(Dataset entries)
• • •

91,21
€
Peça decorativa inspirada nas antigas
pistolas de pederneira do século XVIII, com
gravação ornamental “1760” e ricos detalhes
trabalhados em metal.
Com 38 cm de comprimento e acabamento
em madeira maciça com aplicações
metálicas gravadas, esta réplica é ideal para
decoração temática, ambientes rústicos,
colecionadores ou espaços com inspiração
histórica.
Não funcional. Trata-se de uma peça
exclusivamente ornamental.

• • •

— Exercise objective —
Each line holding the word "ornamental" must be copied from the data.

— Answer below —
gravação ornamental “1760” e ricos detalhes
exclusivamente ornamental.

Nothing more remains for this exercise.